(pseud. William Daniel Ross), ©1967
It’s winter in New York, and one of Nurse Beth Kane’s patients is successful actor and playwright Neil Callum, hospitalized for a broken leg after he fell down the icy steps of a friend’s house on East 64th Street. He is always saying charmingly cantankerous things like, “You should be an actress. You’re pretty enough and apparently without any common sense as well. An infallible combination.”
He’s supposed to be wintering in the Bahamas, at the hotel he owns in Nassau, but of course this darned leg is keeping him penned up in frosty Manhattan. He’ll be discharged in a week, however, and he wants Beth, the prettiest nurse on the staff, to go with him to manage his recuperation. Conveniently, Beth’s boyfriend, Dr. Jim, drops the bombshell over a dinner date that he’s engaged to a secretary back home, which he just forgot to mention up till now, and that he just got a letter from her for the first time in a year. Turns out she’s been locked away in a tuberculosis sanatorium, and he feels compelled to rush back to her side. So Beth is a free woman. Now if only she could afford a trip to Nassau … enter the registered letter from an attorney’s office on 38th Street. One of her patients, who died a year ago, has left her $10,000. It’s not at all clear why she needs this inheritance to make the trip, since Neil is paying her way and a salary, and has offered to allow her to stay on at his hotel at a reduced rate when he’s well. But we have to find some way to fill the pages, and now she can discuss investments with her friends and date the attorney who gave her the check.
Despite the back cover blurb, in Nassau Beth really has little to do with Neil, who insists right away that he can manage everything on his own, and he is never a serious contender for her affections. So she’s left to party with Dr. Steve Craig, who works too much at the local hospital for her to consider him a serious romantic possibility though he is a divine dancer, and Karl Main, a talented pianist with a serious personality disorder. The second time she meets Karl, he tells her that she had “better let any interested parties know that you’re in love with me.” If he’s not telling her how charming he is, he’s running down his job, the “dump” where he works, and even himself—he warns her he is a rogue “without principle.” He drives way too fast and is frequently in “one of his bitter moods.” Beth worries about him, thinking, “he had an inner desire to destroy his life.” And she goes out with him whenever he calls, although “she couldn’t exactly explain why.”
Beth eventually becomes friends with Karl’s ex-fiancée Diana Wilson when the two women, Dr. Steve, and Karl hustle off to Iguana Island to help stem an epidemic of St. Louis encephalitis there. Diana is broken-hearted over her breakup with Karl, and has quit drinking in an effort to win him back. Minutes after advising Diana that if she talks to Karl they may be able to patch things up, Beth ponders whether she should marry Karl herself, the two-faced bitch. Though she has never expressed any sort of love for Karl, just “fondness and pity,” she “still wasn’t certain whether it was Karl or Steve who held the key to her heart.” She thinks that perhaps she could give Karl “a calm guiding hand” to help him make the most of his talents, which will surely make for a lasting and successful marriage. In the remaining 15 pages, she saves Diana from a coma by digging deep into her years of training as a nurse and screaming until help comes, returns to her job at the hospital in New York, and out of the clear blue “realized now how much she loved” the young fella who turns up on her doorstep, vowing to change his ways. Bleah.

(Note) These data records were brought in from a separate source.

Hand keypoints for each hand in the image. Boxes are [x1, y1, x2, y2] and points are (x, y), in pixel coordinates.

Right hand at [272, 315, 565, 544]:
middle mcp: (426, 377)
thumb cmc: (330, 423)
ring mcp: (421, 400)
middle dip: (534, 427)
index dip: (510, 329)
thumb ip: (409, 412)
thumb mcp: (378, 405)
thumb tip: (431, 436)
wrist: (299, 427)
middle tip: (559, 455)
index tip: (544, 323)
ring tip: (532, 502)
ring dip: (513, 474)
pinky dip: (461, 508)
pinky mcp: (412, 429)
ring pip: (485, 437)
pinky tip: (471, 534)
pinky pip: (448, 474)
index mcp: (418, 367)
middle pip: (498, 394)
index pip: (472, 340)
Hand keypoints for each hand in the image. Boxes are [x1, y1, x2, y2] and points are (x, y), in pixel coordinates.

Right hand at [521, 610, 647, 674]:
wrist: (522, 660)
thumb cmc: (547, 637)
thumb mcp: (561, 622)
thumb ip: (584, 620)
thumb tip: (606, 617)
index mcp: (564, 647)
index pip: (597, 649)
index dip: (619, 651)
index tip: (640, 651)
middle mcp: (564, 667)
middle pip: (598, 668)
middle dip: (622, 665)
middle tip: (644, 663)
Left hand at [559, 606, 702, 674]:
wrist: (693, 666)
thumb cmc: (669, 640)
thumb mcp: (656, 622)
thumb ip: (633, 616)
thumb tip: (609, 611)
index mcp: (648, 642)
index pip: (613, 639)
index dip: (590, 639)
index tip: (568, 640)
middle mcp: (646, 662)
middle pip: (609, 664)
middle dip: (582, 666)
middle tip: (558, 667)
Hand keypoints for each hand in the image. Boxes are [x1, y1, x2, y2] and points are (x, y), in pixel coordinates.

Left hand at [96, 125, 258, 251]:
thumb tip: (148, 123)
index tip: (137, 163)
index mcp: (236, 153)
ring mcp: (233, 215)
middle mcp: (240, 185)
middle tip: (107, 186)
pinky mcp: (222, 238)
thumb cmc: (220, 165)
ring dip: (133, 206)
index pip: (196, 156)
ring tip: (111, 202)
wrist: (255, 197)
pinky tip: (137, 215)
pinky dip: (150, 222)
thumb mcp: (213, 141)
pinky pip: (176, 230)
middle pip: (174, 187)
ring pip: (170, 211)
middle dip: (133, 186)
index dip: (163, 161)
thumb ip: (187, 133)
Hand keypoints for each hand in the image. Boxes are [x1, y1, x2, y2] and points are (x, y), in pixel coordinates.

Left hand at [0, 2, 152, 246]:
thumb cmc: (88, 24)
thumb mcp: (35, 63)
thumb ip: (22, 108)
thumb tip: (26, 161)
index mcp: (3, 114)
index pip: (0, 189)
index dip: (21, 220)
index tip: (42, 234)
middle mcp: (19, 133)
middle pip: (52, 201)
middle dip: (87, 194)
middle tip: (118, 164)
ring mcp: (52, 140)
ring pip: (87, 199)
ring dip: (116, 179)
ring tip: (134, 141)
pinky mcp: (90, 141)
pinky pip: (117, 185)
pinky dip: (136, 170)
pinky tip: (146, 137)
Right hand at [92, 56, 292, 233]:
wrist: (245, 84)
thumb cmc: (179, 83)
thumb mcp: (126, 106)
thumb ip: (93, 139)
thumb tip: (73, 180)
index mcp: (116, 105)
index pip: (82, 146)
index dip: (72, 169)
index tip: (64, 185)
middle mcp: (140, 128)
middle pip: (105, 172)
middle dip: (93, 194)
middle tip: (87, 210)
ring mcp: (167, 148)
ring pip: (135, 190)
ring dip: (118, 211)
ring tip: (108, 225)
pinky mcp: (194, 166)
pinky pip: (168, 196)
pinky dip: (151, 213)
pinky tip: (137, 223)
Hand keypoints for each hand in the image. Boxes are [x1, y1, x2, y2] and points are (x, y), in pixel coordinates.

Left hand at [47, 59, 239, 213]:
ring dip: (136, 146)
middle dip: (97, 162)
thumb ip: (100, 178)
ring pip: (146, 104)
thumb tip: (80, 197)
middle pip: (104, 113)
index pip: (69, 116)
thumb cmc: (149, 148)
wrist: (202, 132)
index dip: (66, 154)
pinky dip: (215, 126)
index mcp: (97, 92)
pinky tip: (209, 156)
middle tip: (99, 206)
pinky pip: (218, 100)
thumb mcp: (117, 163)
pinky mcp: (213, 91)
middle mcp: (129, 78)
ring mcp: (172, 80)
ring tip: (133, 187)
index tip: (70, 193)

The writing is strangely bipolar. We frequently receive humorous quips from Neil with virtually every utterance that drops from his lips, yet the prose outside the quotation marks is fairly leaden; it’s almost as if author Dan Ross, here writing as Rose Dana, got a little help with his lines. (And I couldn’t help but notice that one of Beth’s patients is referred to as “the dark girl” exactly 13 times in the 14 pages on which she appears, making me wonder just what was up with that.) The author loves Manhattan and is constantly giving us locations for the action, such as “Beth Kane came up the steps from the subway station at Seventh Avenue and Fiftieth Street,” “her tiny third floor apartment only a couple of blocks from Washington Square,” “Andy’s was a small restaurant on 49th Street between Sixth and Seventh Avenues.” We certainly spend a lot of time there for a book ostensibly about a nurse in Nassau, and it’s enjoyable enough to follow Beth around the city. But once she gets to the Bahamas, her fretting over Karl is just perplexing, considering what an unstable ass he is, and the story falls off a cliff. If you love New York yourself, that might give you reason to read this book, but otherwise, either avoid it completely or just put it down once the big white cruise ship leaves the Hudson River and the Manhattan skyline passes over horizon.